- PROBLEM
Copy out the lines of all the records below, changing "displayed" to "plotted" wherever it appears and keeping everything else the same. Leave the pictures out.

- Plotted data images
....................

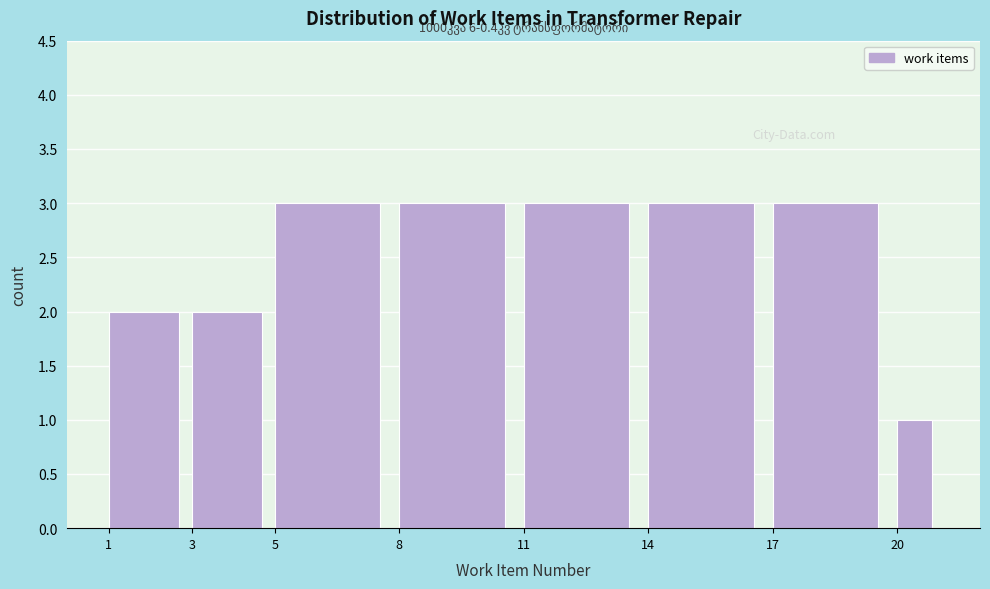

Reading left to right, transcribe all the data shown in this chart.

1=2	3=2	5=3	8=3	11=3	14=3	17=3	20=1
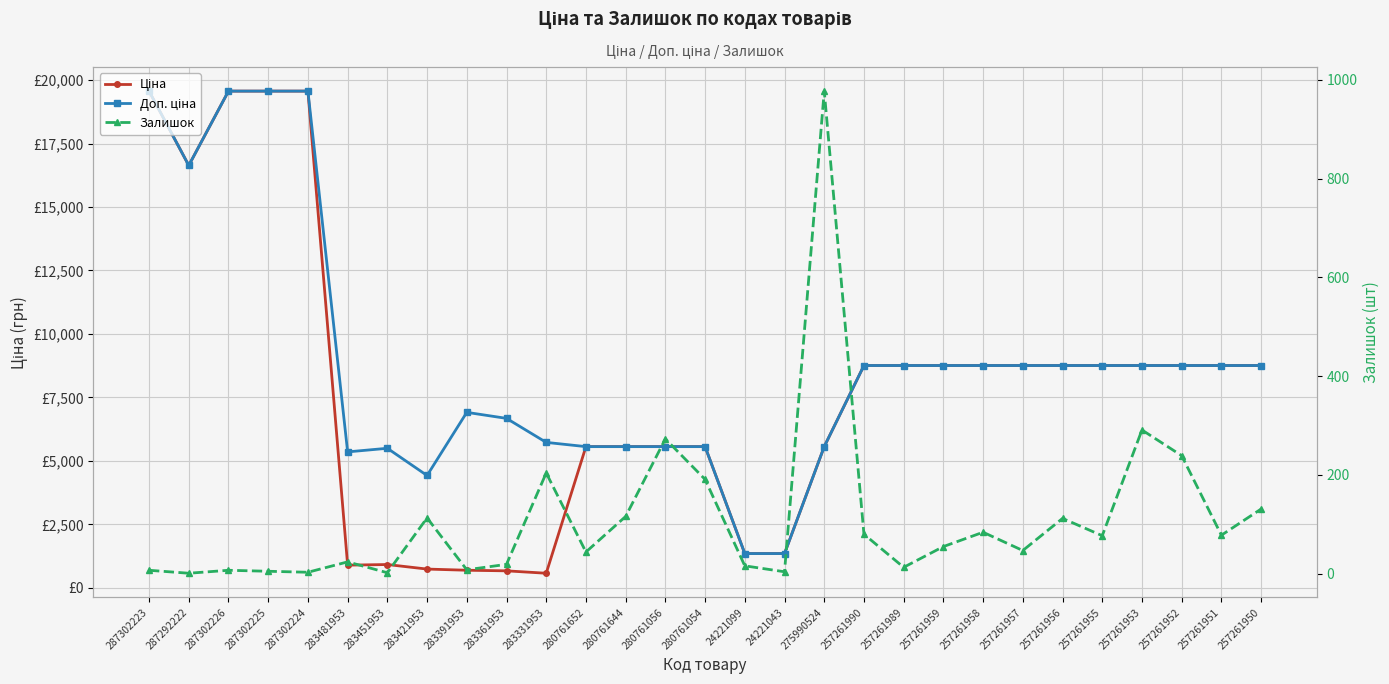

How many distinct data groups are displayed?

3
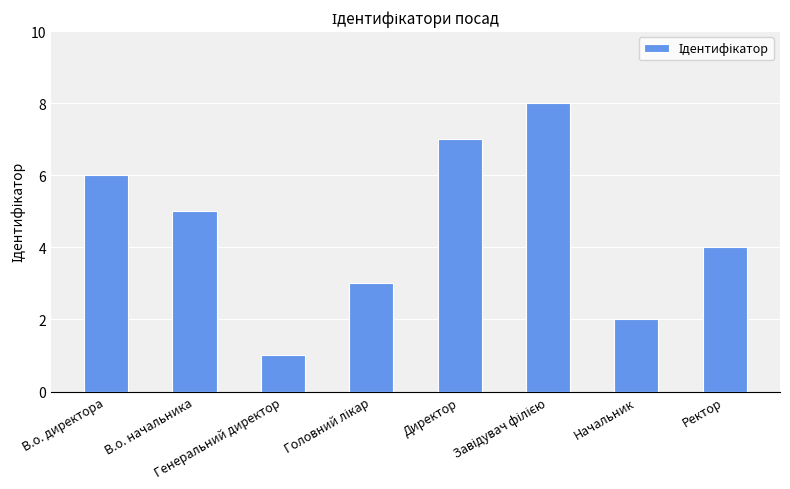

What is the smallest value displayed?

1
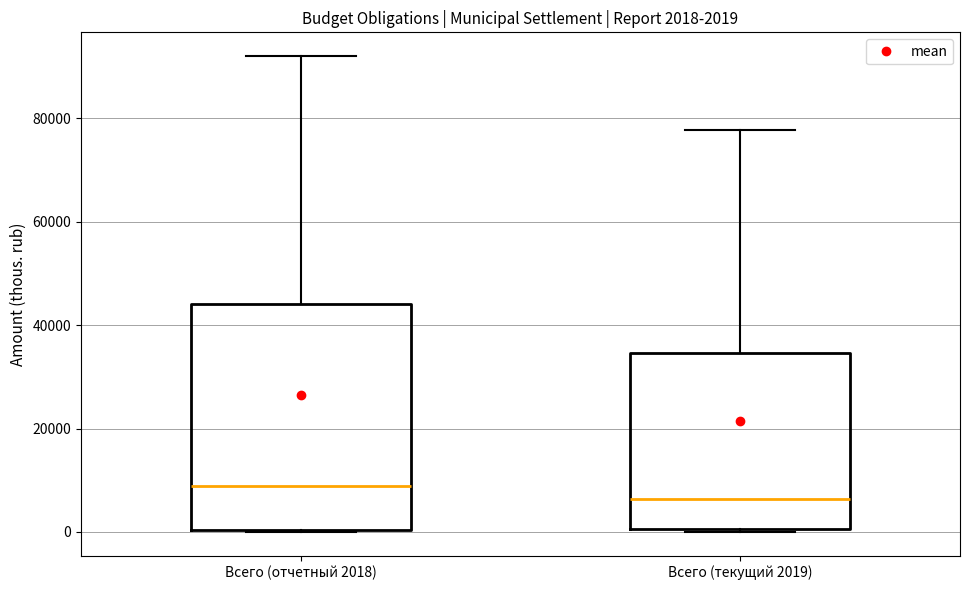

Which box is the tallest, from its lower edge to its upper edge?

Всего (отчетный 2018)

....................

- SOLUTION
Reading left to right, transcribe all the data shown in this chart.

1=2	3=2	5=3	8=3	11=3	14=3	17=3	20=1

How many distinct data groups are plotted?

3

What is the smallest value plotted?

1

Which box is the tallest, from its lower edge to its upper edge?

Всего (отчетный 2018)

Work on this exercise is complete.